• Ayesha Dhurue

Stoner by John Williams

The symmetry between the mind and the soul is never defined until one dims the other. Only then is the remarkable savoring of a life lived. Life steps away from the shadows. When the depth of height and the strength of weakness stand shoulder to shoulder. The pleasures left somewhere behind as we turn to the wealth of experience and the absurdity of life. Is it one’s experience that creates a memory or is it a skin one sheds to metamorphose? To know John Williams’s Stoner is to feel the permanence of a solitary heartache. Through the story’s stoical and fleeting elements - the university campus, the marriage, the love, and the child - the fiction shapes time in masterful strokes.

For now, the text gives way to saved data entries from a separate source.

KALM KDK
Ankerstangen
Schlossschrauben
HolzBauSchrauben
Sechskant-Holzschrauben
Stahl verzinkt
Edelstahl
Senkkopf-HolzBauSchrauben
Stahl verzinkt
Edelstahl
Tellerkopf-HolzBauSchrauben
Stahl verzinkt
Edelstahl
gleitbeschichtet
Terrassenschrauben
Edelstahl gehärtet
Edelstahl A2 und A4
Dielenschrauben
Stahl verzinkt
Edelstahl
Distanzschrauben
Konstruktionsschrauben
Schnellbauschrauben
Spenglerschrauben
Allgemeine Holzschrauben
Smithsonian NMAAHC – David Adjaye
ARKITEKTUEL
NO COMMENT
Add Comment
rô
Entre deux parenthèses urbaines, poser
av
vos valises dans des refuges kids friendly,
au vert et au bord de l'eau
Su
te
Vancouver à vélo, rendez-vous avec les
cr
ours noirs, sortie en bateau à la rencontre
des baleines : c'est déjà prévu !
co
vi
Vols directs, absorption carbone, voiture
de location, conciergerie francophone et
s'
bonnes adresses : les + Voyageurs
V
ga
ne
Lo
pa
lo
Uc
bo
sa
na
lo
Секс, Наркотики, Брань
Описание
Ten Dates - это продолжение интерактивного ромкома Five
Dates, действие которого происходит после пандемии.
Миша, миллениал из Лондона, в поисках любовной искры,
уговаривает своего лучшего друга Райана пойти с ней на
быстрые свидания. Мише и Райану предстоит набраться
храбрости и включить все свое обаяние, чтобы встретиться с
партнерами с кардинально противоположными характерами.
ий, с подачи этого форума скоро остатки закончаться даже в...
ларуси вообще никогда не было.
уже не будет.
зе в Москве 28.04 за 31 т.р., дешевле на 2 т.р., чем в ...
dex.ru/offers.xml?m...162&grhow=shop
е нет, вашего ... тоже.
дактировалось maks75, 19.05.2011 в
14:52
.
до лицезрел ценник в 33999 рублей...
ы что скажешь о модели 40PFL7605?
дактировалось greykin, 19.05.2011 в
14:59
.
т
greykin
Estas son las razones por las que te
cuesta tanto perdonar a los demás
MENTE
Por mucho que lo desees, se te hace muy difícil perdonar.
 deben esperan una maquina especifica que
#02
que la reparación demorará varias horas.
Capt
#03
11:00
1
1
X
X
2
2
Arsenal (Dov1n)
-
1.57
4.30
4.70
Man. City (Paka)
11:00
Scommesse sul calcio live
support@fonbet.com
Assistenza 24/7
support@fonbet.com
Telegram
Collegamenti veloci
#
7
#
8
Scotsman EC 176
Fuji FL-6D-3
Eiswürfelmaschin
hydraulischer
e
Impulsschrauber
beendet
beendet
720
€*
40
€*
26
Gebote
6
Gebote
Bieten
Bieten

The book is the substance that consumes itself; the animal that chases itself away; and the sea that drowns itself. A profound and unexpected meditation on why the whole self is never complete. Why life is but a tree, placed just outside our window, straying its branches as far as the eyes can see.

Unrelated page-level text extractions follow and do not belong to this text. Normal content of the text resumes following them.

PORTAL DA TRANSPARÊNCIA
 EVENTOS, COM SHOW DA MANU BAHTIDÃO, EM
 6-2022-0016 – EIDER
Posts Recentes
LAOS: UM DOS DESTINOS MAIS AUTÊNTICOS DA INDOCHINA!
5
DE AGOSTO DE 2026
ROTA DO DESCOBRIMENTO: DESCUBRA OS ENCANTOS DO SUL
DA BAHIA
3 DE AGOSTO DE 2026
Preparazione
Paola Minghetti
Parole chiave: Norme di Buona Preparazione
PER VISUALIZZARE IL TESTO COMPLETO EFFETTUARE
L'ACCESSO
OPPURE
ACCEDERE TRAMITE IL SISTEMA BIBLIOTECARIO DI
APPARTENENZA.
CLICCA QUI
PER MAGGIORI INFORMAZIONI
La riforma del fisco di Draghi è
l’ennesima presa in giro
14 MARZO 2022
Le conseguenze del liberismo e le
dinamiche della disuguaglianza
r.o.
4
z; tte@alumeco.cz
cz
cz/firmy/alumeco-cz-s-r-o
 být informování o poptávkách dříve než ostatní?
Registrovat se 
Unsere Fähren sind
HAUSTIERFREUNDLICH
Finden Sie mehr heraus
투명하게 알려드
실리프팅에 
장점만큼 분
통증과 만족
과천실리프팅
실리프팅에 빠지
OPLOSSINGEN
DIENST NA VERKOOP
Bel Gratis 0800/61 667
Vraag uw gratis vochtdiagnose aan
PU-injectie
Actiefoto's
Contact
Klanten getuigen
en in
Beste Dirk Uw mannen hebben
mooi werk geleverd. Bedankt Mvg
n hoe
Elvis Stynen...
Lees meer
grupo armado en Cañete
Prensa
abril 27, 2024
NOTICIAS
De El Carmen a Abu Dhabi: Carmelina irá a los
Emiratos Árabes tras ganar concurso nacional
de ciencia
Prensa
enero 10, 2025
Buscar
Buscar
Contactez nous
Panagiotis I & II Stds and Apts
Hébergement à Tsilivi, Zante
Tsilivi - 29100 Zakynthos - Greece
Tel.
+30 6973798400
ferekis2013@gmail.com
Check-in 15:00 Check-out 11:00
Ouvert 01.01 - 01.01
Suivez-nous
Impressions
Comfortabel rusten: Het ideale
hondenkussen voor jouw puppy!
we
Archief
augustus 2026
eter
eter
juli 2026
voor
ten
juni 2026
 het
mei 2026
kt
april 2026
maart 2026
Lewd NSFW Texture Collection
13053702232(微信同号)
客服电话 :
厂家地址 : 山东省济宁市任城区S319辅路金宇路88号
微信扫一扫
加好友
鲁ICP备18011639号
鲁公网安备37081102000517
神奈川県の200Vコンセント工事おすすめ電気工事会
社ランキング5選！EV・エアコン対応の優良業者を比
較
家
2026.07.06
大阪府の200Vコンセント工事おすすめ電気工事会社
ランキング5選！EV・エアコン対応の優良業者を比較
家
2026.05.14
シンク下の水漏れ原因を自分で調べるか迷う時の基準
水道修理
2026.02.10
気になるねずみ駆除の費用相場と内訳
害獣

And why, as that tree swells its roots and trunk and leaves, we turn from air to matter to air just to nurture it. How indifferently we look upon this tree of life in light and darkness, grant it our fierce consciousness and love, and salvage every trembling leaf that blows away.

Stoner dictates a life detached from the past, present, and future. It is a blip in writing; a timeless illusion, perhaps the only one ever written. I believe no other parable of time can give us what Stoner does. Perhaps to come so near it is to painfully admit that nothing ever will.